Friday, July 27, 2012

General Bragg’s present reputation

In a biographical note on page 372 of Jefferson Davis and his generals (published 1990), Steven Woodworth writes "Biographies of individual generals have proved far more useful, and several are worth of mention. Grady McWhiney's Braxton Bragg and Confederate Defeat (New York: Colombian University Press, 1969) corrects many of the more outrageous denunciations of Bragg but unfortunately carries Bragg's story only as far as Murfreesboro."

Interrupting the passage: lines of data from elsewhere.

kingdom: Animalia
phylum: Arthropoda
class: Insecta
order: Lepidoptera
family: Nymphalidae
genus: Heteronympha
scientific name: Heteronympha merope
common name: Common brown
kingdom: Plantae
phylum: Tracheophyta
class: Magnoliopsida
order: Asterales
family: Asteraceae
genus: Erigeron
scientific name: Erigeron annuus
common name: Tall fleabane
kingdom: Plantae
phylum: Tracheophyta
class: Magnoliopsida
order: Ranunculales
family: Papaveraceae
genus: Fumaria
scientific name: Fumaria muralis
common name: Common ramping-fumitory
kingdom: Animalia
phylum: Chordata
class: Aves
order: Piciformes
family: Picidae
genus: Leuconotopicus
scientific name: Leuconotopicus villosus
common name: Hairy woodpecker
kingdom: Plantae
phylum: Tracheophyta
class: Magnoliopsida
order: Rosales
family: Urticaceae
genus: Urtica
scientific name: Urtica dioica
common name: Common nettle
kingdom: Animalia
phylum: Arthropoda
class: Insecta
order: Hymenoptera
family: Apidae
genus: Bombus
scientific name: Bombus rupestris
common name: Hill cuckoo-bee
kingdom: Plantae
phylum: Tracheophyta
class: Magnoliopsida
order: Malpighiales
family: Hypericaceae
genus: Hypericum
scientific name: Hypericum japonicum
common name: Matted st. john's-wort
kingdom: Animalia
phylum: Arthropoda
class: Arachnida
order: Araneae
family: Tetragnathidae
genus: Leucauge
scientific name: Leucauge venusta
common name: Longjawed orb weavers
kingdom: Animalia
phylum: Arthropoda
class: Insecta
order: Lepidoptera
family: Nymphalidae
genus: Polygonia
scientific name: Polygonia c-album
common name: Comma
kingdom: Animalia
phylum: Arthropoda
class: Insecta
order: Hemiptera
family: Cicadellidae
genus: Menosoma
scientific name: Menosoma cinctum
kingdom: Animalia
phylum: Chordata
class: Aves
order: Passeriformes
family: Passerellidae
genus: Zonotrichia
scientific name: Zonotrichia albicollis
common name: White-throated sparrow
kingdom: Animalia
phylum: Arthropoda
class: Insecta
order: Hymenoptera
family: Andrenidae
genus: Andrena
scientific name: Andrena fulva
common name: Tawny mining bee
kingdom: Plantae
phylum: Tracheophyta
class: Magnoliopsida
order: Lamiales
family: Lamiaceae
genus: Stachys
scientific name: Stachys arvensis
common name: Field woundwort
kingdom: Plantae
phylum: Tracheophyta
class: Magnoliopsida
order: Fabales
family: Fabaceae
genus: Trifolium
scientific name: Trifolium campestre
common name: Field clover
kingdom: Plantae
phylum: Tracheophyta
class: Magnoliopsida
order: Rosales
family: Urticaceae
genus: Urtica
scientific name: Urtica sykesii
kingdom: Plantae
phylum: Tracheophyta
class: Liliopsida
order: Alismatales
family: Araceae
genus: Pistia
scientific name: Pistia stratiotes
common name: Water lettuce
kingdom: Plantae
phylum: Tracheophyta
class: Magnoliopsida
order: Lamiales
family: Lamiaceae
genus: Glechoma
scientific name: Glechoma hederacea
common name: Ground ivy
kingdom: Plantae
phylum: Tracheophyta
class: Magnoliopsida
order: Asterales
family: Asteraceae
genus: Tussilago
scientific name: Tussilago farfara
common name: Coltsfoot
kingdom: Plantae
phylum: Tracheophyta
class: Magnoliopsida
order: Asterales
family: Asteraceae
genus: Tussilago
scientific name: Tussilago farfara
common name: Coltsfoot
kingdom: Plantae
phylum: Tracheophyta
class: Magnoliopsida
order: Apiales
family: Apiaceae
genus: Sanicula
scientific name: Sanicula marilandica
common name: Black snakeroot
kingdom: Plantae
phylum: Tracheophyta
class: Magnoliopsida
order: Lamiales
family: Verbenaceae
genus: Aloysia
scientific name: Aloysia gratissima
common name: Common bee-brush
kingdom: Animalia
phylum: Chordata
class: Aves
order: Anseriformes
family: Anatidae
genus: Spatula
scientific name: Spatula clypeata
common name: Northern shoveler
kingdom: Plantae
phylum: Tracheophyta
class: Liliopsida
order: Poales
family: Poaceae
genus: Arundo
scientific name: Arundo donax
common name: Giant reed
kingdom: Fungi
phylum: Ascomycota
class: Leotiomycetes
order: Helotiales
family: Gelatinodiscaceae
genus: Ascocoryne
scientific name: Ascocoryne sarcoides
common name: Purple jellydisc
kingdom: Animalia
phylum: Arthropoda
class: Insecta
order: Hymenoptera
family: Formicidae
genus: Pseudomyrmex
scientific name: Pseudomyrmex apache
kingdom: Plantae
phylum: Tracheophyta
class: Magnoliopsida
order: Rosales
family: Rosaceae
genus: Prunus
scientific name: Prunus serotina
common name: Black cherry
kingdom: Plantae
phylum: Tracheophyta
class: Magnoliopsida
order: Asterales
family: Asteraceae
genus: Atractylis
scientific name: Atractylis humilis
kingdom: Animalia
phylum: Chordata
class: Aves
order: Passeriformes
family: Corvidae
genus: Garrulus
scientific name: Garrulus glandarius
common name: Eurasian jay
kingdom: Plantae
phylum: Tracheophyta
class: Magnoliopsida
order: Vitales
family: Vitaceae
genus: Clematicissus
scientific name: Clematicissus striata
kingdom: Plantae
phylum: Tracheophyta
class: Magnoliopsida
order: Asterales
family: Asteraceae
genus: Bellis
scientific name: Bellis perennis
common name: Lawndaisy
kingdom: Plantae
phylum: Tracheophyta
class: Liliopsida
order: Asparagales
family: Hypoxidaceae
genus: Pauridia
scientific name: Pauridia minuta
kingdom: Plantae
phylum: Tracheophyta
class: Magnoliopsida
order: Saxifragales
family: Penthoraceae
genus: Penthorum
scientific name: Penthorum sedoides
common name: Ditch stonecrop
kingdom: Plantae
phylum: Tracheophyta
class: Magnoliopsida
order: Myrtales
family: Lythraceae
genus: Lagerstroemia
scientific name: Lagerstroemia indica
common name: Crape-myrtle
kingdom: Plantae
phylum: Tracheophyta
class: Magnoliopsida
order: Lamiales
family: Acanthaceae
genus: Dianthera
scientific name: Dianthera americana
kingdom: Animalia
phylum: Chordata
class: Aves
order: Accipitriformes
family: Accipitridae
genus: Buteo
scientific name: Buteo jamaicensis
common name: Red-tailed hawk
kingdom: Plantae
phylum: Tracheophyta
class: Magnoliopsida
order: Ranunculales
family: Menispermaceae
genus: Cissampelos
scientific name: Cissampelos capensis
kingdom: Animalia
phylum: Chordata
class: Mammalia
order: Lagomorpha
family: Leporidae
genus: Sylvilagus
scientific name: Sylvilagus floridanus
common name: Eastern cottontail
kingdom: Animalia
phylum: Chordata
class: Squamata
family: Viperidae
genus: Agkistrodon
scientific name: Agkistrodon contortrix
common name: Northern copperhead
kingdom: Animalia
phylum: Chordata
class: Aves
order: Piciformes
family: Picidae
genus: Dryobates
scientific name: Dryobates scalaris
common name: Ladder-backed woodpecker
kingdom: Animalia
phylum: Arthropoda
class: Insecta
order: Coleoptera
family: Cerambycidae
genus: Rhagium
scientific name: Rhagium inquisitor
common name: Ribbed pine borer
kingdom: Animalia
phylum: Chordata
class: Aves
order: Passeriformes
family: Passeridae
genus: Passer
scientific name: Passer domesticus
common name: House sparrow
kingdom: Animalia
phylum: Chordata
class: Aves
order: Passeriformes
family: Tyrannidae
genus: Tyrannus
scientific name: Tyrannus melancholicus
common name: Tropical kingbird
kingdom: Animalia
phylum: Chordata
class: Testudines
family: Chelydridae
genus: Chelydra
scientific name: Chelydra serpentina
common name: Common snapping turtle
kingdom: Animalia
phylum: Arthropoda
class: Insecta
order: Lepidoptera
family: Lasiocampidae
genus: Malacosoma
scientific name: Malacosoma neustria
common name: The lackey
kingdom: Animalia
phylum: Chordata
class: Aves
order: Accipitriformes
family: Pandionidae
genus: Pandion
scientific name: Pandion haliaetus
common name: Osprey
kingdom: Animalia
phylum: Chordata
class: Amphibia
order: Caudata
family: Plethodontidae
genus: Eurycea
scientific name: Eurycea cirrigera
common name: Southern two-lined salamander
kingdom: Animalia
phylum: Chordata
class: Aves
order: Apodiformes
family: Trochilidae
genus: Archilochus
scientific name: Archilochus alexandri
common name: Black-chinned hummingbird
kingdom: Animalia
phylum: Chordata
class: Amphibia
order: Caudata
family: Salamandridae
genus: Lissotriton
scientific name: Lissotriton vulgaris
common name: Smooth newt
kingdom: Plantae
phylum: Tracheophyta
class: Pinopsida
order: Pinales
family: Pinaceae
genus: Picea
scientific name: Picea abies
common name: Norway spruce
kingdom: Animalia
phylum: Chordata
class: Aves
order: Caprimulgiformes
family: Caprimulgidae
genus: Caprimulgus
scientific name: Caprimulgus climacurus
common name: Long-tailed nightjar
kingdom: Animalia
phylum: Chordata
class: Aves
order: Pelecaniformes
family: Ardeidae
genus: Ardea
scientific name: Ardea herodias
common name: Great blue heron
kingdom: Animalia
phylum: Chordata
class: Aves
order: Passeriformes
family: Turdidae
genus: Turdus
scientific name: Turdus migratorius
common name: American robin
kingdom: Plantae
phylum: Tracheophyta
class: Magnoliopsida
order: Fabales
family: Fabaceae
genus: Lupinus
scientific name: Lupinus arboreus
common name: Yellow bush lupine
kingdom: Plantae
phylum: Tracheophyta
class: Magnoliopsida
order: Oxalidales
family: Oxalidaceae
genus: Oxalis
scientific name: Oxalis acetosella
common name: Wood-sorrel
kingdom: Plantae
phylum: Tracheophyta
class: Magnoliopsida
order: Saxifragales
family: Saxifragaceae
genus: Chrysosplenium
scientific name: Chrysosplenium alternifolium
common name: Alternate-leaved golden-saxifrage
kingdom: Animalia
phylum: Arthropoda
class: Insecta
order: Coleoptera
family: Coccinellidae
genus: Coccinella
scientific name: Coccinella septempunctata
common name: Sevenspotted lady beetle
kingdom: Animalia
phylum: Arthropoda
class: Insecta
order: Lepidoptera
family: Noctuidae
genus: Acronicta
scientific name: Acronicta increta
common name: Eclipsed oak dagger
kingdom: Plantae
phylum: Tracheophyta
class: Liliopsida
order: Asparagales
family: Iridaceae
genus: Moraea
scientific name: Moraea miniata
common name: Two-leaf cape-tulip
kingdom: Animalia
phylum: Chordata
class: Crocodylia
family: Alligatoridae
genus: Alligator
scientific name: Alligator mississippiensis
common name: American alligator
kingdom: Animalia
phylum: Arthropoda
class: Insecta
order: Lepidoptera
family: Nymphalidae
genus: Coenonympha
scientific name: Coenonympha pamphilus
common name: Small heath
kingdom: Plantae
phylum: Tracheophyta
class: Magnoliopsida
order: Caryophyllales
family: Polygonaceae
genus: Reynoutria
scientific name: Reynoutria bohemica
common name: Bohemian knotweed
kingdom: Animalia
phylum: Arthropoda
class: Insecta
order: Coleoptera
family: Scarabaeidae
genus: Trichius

In the introduction to Braxton Bragg and Confederate Defeat, Volume II (published 1991), Judith Lee Hallock writes, "Recently, Richard M. McMurry published a book of essays explaining why the eastern armies of the Confederacy have received more attention than those of the West. One of the reasons, he contended, is that the western armies simply did not have charismatic generals, and he used Braxton Bragg's biographer to support his point. '[Grady] McWhiney found his subject so nauseous that he abandoned the project after completing only the first of a projected two volumes,' McMurry wrote. 'At last report he had turned the disgusting Bragg over to a graduate student.'

"I [Judith Lee Hallock tells us] was that graduate student."

I am as prone to abandoning projects which become nauseous as McWhiney but I am intrigued by Hallock's implied intent, i.e., to make Bragg less nauseous; so perhaps I'll continue on for awhile.